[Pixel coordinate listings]
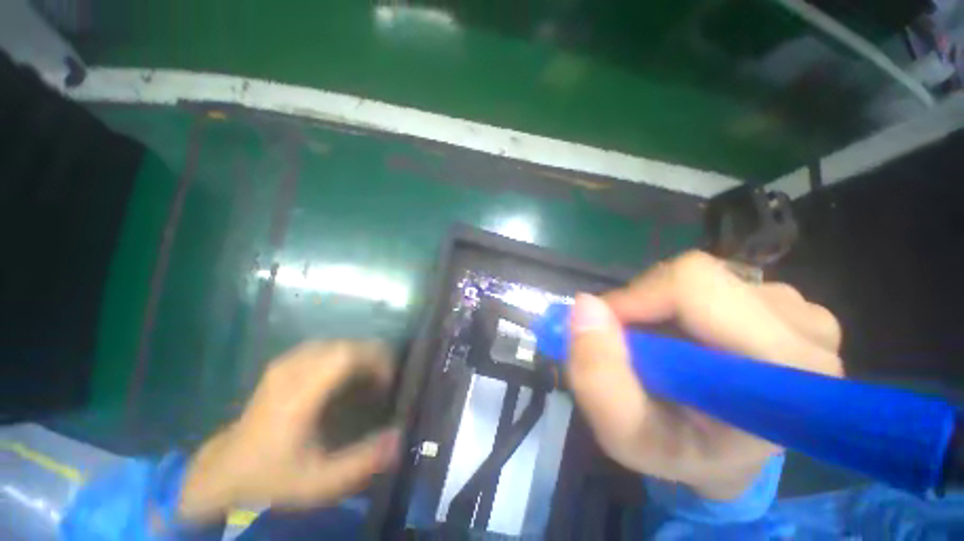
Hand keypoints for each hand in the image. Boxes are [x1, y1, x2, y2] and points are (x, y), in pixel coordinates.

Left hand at [177, 341, 399, 521]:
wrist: (224, 472)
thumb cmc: (272, 476)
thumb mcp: (318, 481)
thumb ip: (361, 462)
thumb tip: (399, 437)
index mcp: (298, 395)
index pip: (344, 356)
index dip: (374, 359)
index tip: (388, 379)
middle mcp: (290, 372)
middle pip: (343, 345)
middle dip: (371, 356)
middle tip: (384, 379)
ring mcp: (283, 365)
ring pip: (333, 343)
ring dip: (357, 355)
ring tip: (368, 376)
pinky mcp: (281, 365)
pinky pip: (322, 348)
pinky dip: (341, 355)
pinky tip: (344, 374)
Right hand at [567, 251, 841, 499]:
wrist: (723, 456)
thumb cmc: (679, 453)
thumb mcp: (625, 434)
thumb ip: (598, 377)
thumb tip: (585, 305)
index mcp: (784, 372)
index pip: (694, 288)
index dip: (636, 299)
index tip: (606, 328)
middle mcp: (805, 329)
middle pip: (695, 277)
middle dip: (644, 304)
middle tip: (633, 345)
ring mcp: (799, 311)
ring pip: (700, 278)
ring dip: (661, 307)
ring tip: (662, 350)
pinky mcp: (783, 302)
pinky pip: (711, 282)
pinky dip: (679, 304)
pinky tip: (686, 340)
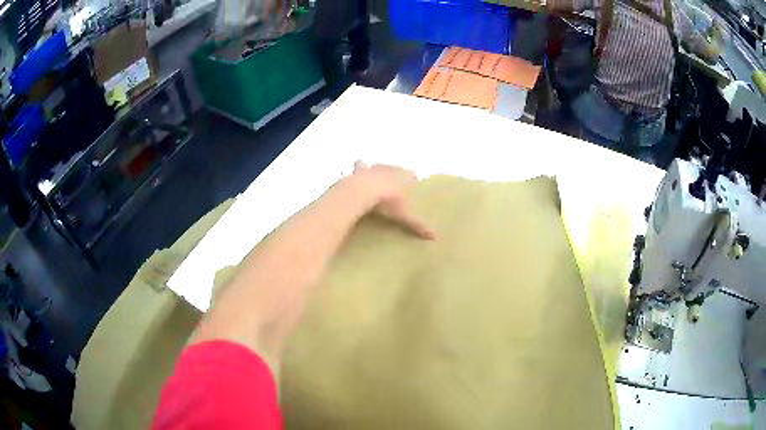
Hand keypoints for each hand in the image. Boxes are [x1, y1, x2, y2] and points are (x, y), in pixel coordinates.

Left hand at [352, 162, 435, 239]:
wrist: (362, 191)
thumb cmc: (388, 202)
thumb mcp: (404, 216)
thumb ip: (417, 224)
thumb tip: (434, 237)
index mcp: (406, 176)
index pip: (413, 176)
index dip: (412, 182)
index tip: (411, 191)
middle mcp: (392, 168)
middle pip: (397, 170)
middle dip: (396, 178)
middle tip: (393, 191)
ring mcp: (375, 167)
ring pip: (380, 167)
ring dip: (379, 173)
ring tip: (376, 185)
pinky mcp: (360, 170)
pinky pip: (360, 166)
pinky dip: (360, 171)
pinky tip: (358, 178)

→ **What the exercise asks**:
Pictures aside, give the data again exactly as it appears.

→ **Answer to this exercise**:
Hand keypoints for each hand in the image. Boxes are [x1, y1, x2, y2] and points are (x, y), in pixel coordinates.

Left hand at [177, 341, 399, 521]:
wrist: (224, 472)
thumb cmc: (272, 476)
thumb mcp: (318, 481)
thumb ip: (361, 462)
thumb tip: (399, 437)
index mcp: (298, 395)
index pip: (344, 356)
index dip: (374, 359)
index tip: (388, 379)
middle mcp: (290, 372)
middle pip: (343, 345)
middle dip: (371, 356)
middle tip: (384, 379)
ring mcp: (283, 365)
ring pip: (333, 343)
ring dip: (357, 355)
ring tip: (368, 376)
pinky mcp: (281, 365)
pinky pip: (322, 348)
pinky dip: (341, 355)
pinky tip: (344, 374)
Right hand at [567, 251, 841, 499]:
wrist: (723, 456)
thumb cmc: (679, 453)
thumb mcp: (625, 434)
thumb ip: (598, 377)
thumb tip: (585, 305)
index mcp: (784, 372)
index pip: (694, 288)
index dip: (636, 299)
index tip: (606, 328)
middle mcp: (805, 329)
middle pip: (695, 277)
middle dip: (644, 304)
middle tip: (633, 345)
ring mcp: (799, 311)
ring pip: (700, 278)
ring dip: (661, 307)
ring tip: (662, 350)
pinky mcp: (783, 302)
pinky pip: (711, 282)
pinky dip: (679, 304)
pinky tip: (686, 340)
Hand keypoints for each hand in the image. Boxes are [x1, y1, x2, y2] and points are (x, y), in pixel coordinates.

Left hand at [352, 162, 435, 239]:
wrist: (362, 191)
thumb cmc: (388, 202)
thumb mcp: (404, 216)
thumb ip: (417, 224)
thumb tip: (434, 237)
index mcp: (406, 176)
index pip: (413, 176)
index dip: (412, 182)
index tip: (411, 191)
middle mcp: (392, 168)
middle pip: (397, 170)
middle dip: (396, 178)
middle tip: (393, 191)
ring mcp: (375, 167)
ring pip: (380, 167)
ring dip: (379, 173)
ring tip: (376, 185)
pinky mcp: (360, 170)
pinky pip: (360, 166)
pinky dip: (360, 171)
pinky tip: (358, 178)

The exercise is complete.